La manière, on s’en fout!

COMMENTAIRE/ On a beau le trouver lent et dépassé, Shea Weber a encore sa place avec le Canadien. On l’a constaté à la dure, jeudi, lors de la visite de l’une des pires équipes de la LNH.

Weber ne gagnera pas le trophée Norris. Pas à son âge. Trente-quatre ans, c’est jeune pour se lancer en politique, mais dans la LNH, vous auriez déjà votre carte de l’âge d’or. Et je ne dis pas ça de façon péjorative.

Je connais des joueurs de 50 ans et plus qui auraient commis moins de revirements que certains défenseurs du Canadien face aux Ducks! Quand je dis que Weber a manqué au CH, c’est là où je veux en venir.

Des sorties de zone qui devaient être faciles se sont transformées en occupation du territoire montréalais par une équipe d’Anaheim en reconstruction. Trop souvent. Et que dire des erreurs commises dans le territoire ennemi, en avantage numérique!

Le Canadien n’avait pas le droit d’échapper le match jeudi. Pas si vous campez dans le coin des éternels optimistes, ceux qui jurent encore, dans les soirées entre amis ou dans des discussions animées avec le beau-père ou l’oncle Gilles, que l’équipe peut encore se faufiler en séries.

Philadelphie et la Floride ont perdu, alors que Toronto traverse une séquence difficile.

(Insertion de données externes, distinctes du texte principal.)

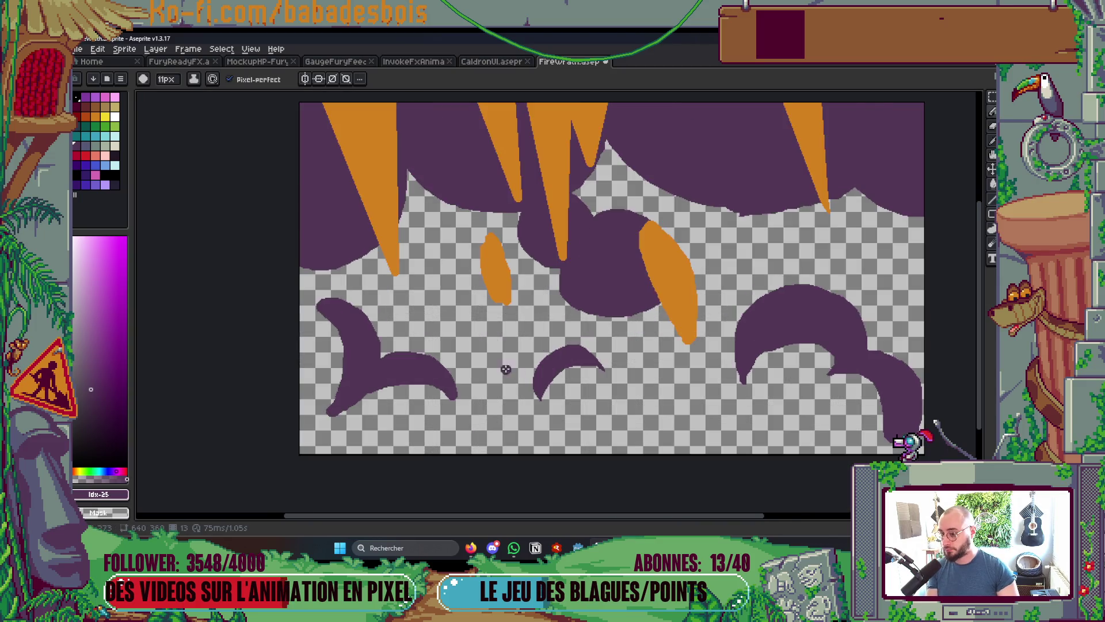
mouse_move(426, 287)
mouse_down()
mouse_move(402, 301)
mouse_move(479, 301)
mouse_move(530, 365)
mouse_move(397, 320)
mouse_up()
scroll(389, 296, down, 2)
scroll(388, 296, down, 3)
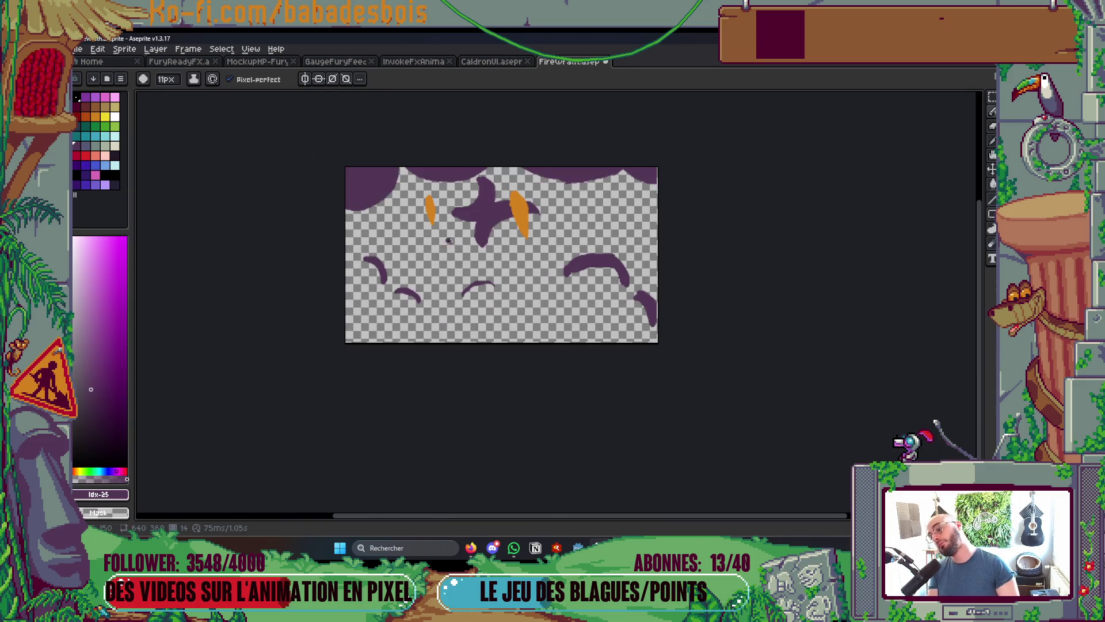
Thicken the right arc's top, then erase its lower edge, right arm and upper edge to a tapered tip
scroll(591, 273, up, 5)
mouse_move(389, 367)
mouse_down()
mouse_move(402, 332)
mouse_move(520, 264)
mouse_move(666, 277)
mouse_move(730, 365)
mouse_up()
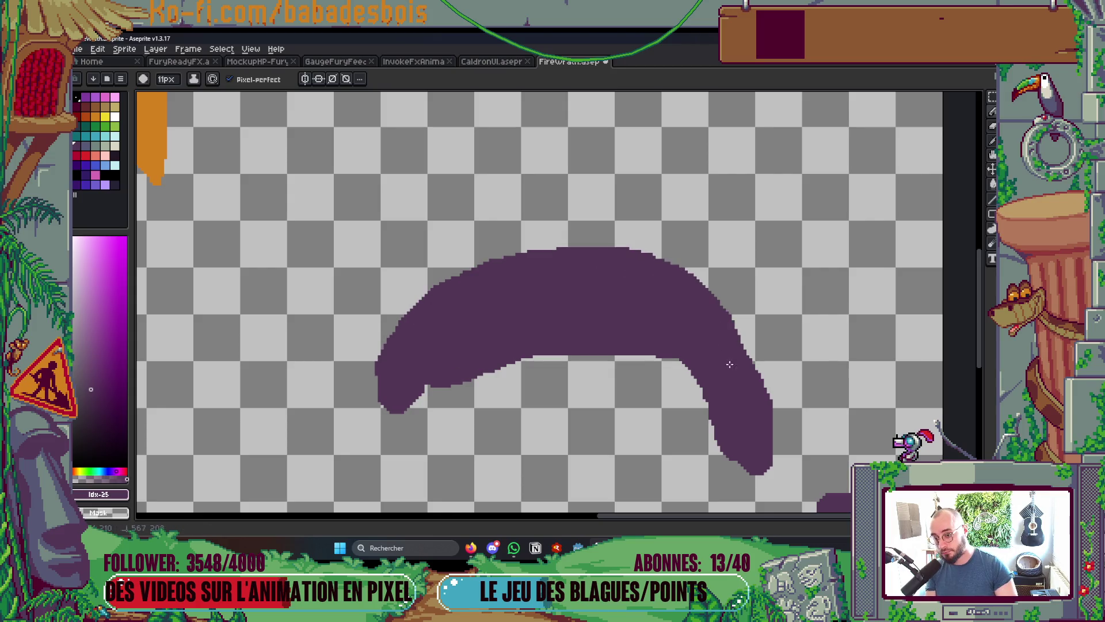
mouse_move(406, 400)
mouse_down()
mouse_move(565, 360)
mouse_move(657, 351)
mouse_move(744, 460)
mouse_up()
scroll(662, 397, down, 3)
scroll(718, 391, up, 3)
mouse_move(665, 369)
mouse_down()
mouse_move(638, 350)
mouse_move(627, 481)
mouse_up()
scroll(626, 481, down, 6)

Ça adonne que le Canadien accumule une jolie récolte de points depuis la mi-janvier. Carey Price y est pour beaucoup. Nick Suzuki aussi. Même Jeff Petry, l’auteur du but vainqueur, écoule de grosses minutes sur la patinoire.

Parmi les joueurs d’utilité, je continue à être impressionné par l’efficacité de Nate Thompson. Autant je maudissais Claude Julien de lui donner des traitements de faveur à l’automne au détriment des jeunes, autant je salue l’implication de ce vétéran. Un autre p’tit vieux: 35 ans!

Tout ça pour dire que peu importe la manière, c’est bon de voir le Canadien arracher des victoires qu’il ne mérite pas nécessairement. On a trop souvent vu cette équipe, cette année, perdre des matchs qu’elle aurait pu – et dû – gagner.

Quand les joueurs blessés reviendront, on aura une bonne idée de quel bois se chauffe cette troupe.